__Required actions__:
**A.** In the article on the refugee size study, to how many subjects did Holbrook tell the story of the Syrian refugees?
**B.** Decide whether each statement agrees with the article on the refugee size study. Answer yes or no and quote the words from the article that decide it. (i) Hassan was described physically to the respondents. (ii) James had lost his job rather than his country. (iii) Conservatives thought Syrians were large and threatening.
**C.** Carry on the article on the refugee size study from its last sentence.

__Document extract__:
···

Earlier this year, evolutionary psychologist Colin Holbrook demonstrated that when white people imagine encountering a black man — on a sidewalk, at a corporate event, or in his home — their brain performs a strange magnification. Black men appear large and more threatening to white people — even if they are neither of those things and the white people in question aren’t racists. This gave Holbrook pause, but not enough to stop him from proceeding with another, news-pegged experiment on the perception of Syrians by non-Syrians. What he found may seem unexpected and in defiance of all logic: Where Holbrook had previously found a strong correlation between size and threat perception in regards to minority populations, he discovered that conservatives thought Syrians were small and threatening.
Confounding as the study’s results were, the experiment was relatively simple. Holbrook told the story of several Syrian refugees to five hundred subjects via Amazon’s Mechanical Turk system. Respondents were asked to estimate the size of a refugee named Hassan, who had not been described physically. They were also asked to guess the size of a racially ambiguous man named James who had been displaced from his job rather than his country. Both James and Hassan are described as waking up on a Saturday morning to brush their teeth, looking for a job, and spending the evening with friends — Hassan with fellow refugees trying to cross the border, James with fellow job seekers. The research subjects were also asked about their own political ideologies.
From these questions emerged a curious pattern: Conservatives associated Hassan — and therefore refugees — with terrorism to a far greater extent than did liberals. They were willing to engage in elevated police measures to close borders and secretly spy on refugees. “In fact, the effect of conservatism on perceiving the refugee as physically small and weak was statistically explained by confidence in the ability to use force to fight terrorism,” Holbrook said.
Sociologically, the theory of a perceived threat seeming bigger than they actually are makes sense. After all, legislation, cops, and most Americans seem to treat black and Latino men as threats. What’s really weird about the particular pattern found in this study — Holbrook dubs it the “Gulliver Effect,” after the Lilliputians who terrorize Jonathan Swift’s titular character — is the fact that it can run in reverse.

···

(Recorded data)
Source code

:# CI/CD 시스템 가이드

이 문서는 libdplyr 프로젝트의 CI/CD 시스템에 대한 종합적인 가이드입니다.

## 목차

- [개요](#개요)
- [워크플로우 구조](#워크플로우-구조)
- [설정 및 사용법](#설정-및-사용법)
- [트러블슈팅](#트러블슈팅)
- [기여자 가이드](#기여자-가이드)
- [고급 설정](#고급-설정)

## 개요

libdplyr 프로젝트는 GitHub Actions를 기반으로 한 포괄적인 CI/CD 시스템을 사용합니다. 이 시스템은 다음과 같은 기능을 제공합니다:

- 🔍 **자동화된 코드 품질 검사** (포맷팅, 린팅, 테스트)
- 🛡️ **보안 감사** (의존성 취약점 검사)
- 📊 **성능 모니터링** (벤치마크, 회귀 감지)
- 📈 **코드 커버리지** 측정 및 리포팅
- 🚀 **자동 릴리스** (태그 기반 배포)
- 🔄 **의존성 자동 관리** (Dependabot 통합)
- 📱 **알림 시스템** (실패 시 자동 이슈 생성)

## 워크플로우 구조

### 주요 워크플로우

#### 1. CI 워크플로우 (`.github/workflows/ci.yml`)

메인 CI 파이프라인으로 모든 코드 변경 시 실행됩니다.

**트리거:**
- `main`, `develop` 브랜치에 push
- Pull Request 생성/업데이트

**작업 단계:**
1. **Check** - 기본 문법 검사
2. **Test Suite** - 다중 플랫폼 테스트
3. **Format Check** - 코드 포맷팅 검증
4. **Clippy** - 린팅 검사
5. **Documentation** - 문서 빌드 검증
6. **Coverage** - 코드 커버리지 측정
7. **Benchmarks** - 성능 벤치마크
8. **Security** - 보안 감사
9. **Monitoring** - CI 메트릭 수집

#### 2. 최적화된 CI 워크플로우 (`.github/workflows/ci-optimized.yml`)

···

__Answers to the tasks__:
**A.** Five hundred subjects, through Amazon's Mechanical Turk system.

**B.**
(i) No: "who had not been described physically."
(ii) Yes: "who had been displaced from his job rather than his country."
(iii) No: "conservatives thought Syrians were small and threatening."

**C.**
This could make evolutionary sense, though. Holbrook defines conservatives and liberals not necessarily by where they land on the political spectrum but their worldviews. Conservatives see threats they must destroy, something that warrants an aggressive response — more military force, less diplomacy, “more stick than carrot.” Liberals are, predictably, the opposite in how they perceive threats: more cautious, willing to negotiate and tread carefully before engaging.
Lest you think the conservative versus liberal structure of thought seems to be something that is uniquely American, Holbrook reminds us it’s not. Along with his collaborators, he expanded the experiment to Spain, which has welcomed many thousands of refugees more than the U.S. The timing of this study was especially pertinent, taking place in the days immediately following the March Brussels airport terrorist attacks (a mere 980 miles away from Madrid). The exact makeup of what makes a Spanish liberal and conservative differ from what makes an American one, but the basic threat perception remains the same across the board: Conservatives are loyal to an ingroup when it comes to scarce stuff, liberals are focused on distribution of resources. And Syrian refugees — or any other refugees or minority groups, for that matter — are a direct threat to those scarce resources.
Which brings to mind a very important, almost too-bizarre-but-obvious question: Is a person’s political ideology genetically ingrained within them?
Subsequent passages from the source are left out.